**Texto de estudo:**
Há um santo da cultura cabo-verdiana, muito invocado, e justamente, no norte do nosso arquipélago a propósito de quase tudo. Na questão linguística é convenientemente esquecido, porque escreveu uma grande verdade inconveniente: que certas variedades não poderiam nunca servir de base ou padrão, em razão da sua incompletude vocálica e do encontro consonântico áspero, lição essa que temos bem presente quando abordámos esta questão, mas as mestras falsificadoras da pandialetalidade fingem desconhecer, porque ficam sem pé, mesmo na região lá onde os fincaram manhosamente, mas não triunfarão.

O golpe diatópico, disfarçado de pandialetalidade, vem levantar uma tormenta num processo de acalmia e esclarecimento, um trabalho de décadas, que agora fica seriamente comprometido pela gula supremacista/bairrista de uns, e pela indisfarçável cobardia ou conivência de outros que, conscientes da golpada, ainda assim a acobertaram, em nome dos seus mesquinhos interesses. Mas como diz o dito popular «é tão ladrão aquele que vai à horta, como o que guarda a porta».

**Material extraído:**
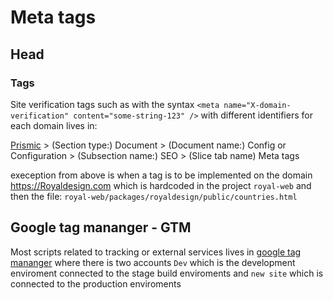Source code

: # Meta tags
## Head
### Tags
Site verification tags such as 
with the syntax `<meta name="X-domain-verification" content="some-string-123" />`
with different identifiers for each domain lives in:

[Prismic](https://prismic.io/dashboard) > 
		(Section type:) Document > 
			 (Document name:) Config or Configuration > 
					(Subsection name:) SEO > 
						(Slice tab name) Meta tags

exeception from above is when a tag is to be implemented on the domain <link>https://Royaldesign.com</link> which is hardcoded in the project `royal-web` and then the file:
`royal-web/packages/royaldesign/public/countries.html`


## Google tag mananger - GTM 
Most scripts related to tracking or external services lives in [google tag mananger](https://tagmanager.google.com/) where there is two accounts `Dev` which is the development enviroment connected to the stage build enviroments and `new site` which is connected to the production enviroments
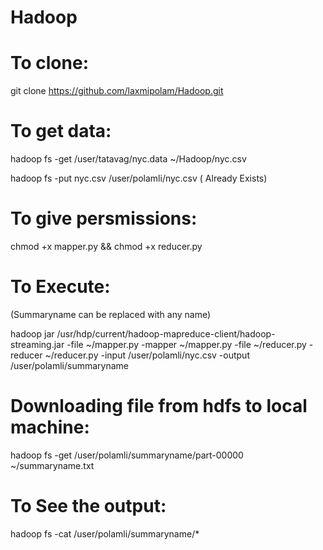 # Hadoop

# To clone:

git clone https://github.com/laxmipolam/Hadoop.git

# To get data:

hadoop fs -get /user/tatavag/nyc.data ~/Hadoop/nyc.csv

hadoop fs -put nyc.csv /user/polamli/nyc.csv ( Already Exists)

# To give persmissions:

chmod +x mapper.py && chmod +x reducer.py

# To Execute:

(Summaryname can be replaced with any name)

hadoop jar /usr/hdp/current/hadoop-mapreduce-client/hadoop-streaming.jar -file ~/mapper.py -mapper ~/mapper.py -file ~/reducer.py -reducer ~/reducer.py -input /user/polamli/nyc.csv -output /user/polamli/summaryname

# Downloading file from hdfs to local machine:

hadoop fs -get /user/polamli/summaryname/part-00000 ~/summaryname.txt

# To See the output:

hadoop fs -cat /user/polamli/summaryname/*
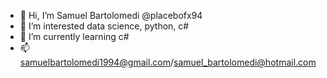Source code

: - 👋 Hi, I’m Samuel Bartolomedi @placebofx94
- 👀 I’m interested data science, python, c#
- 🌱 I’m currently learning c#
- 📫 samuelbartolomedi1994@gmail.com/samuel_bartolomedi@hotmail.com
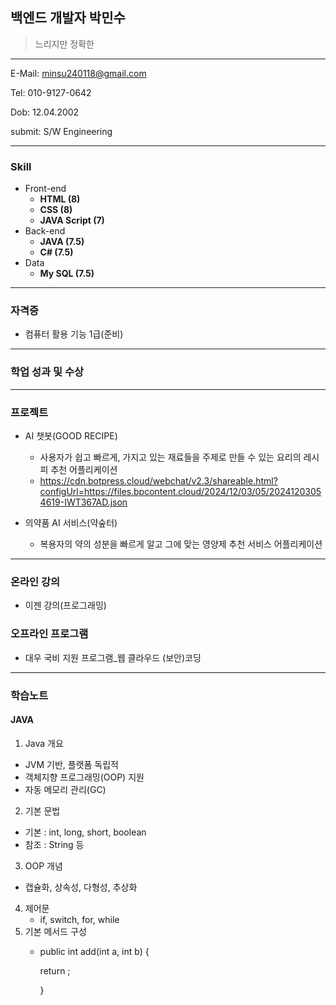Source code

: ## 백엔드 개발자 박민수

> 느리지만 정확한
---

E-Mail: minsu240118@gmail.com

Tel: 010-9127-0642

Dob: 12.04.2002

submit: S/W Engineering

---
### Skill

* Front-end
  * **HTML (8)**
  * **CSS (8)**
  * **JAVA Script (7)**
* Back-end
  * **JAVA (7.5)**
  * **C# (7.5)**
* Data
  * **My SQL (7.5)**

 ---
 ### 자격증
 * 컴퓨터 활용 기능 1급(준비)

 ---
 ### 학업 성과 및 수상


 ---
 ### 프로젝트
 * AI 챗봇(GOOD RECIPE)
   * 사용자가 쉽고 빠르게, 가지고 있는 재료들을 주제로 만들 수 있는 요리의 레시피 추천 어플리케이션
   * <https://cdn.botpress.cloud/webchat/v2.3/shareable.html?configUrl=https://files.bpcontent.cloud/2024/12/03/05/20241203054619-IWT367AD.json>


 * 의약품 AI 서비스(약숲터)
   * 복용자의 약의 성분을 빠르게 알고 그에 맞는 영양제 추천 서비스 어플리케이션
 ---
 ### 온라인 강의
 * 이젠 강의(프로그래밍)
### 오프라인 프로그램
 * 대우 국비 지원 프로그램_웹 클라우드 (보안)코딩

---
### 학습노트
#### JAVA
1. Java 개요
* JVM 기반, 플랫폼 독립적
* 객체지향 프로그래밍(OOP) 지원
* 자동 메모리 관리(GC)
2. 기본 문법
  * 기본 : int, long, short, boolean
  * 참조 : String 등
3. OOP 개념
 * 캡슐화, 상속성, 다형성, 추상화
4. 제어문
   * if, switch, for, while
5. 기본 메서드 구성
   * public int add(int a, int b) {


     return ;


     }
 


<!--
**Minsu0118/Minsu0118** is a ✨ _special_ ✨ repository because its `README.md` (this file) appears on your GitHub profile.

Here are some ideas to get you started:

- 🔭 I’m currently working on ...
- 🌱 I’m currently learning ...
- 👯 I’m looking to collaborate on ...
- 🤔 I’m looking for help with ...
- 💬 Ask me about ...
- 📫 How to reach me: ...
- 😄 Pronouns: ...
- ⚡ Fun fact: ...
-->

**Atividade 1:** Segundo o texto de estudo, por que razão certas variedades não poderiam nunca servir de base ou padrão?
**Atividade 2:** Edite a listagem, tudo desde o início até à linha que contém "with different identifiers", inclusive, trocando "Site verification" por "Domain verification" e sem alterar mais nada. Deixe as imagens fora da resposta.

**Resposta escrita 1:** Em razão da sua incompletude vocálica e do encontro consonântico áspero.

**Resposta escrita 2:**
Source code

: # Meta tags
## Head
### Tags
Domain verification tags such as 
with the syntax `<meta name="X-domain-verification" content="some-string-123" />`
with different identifiers for each domain lives in:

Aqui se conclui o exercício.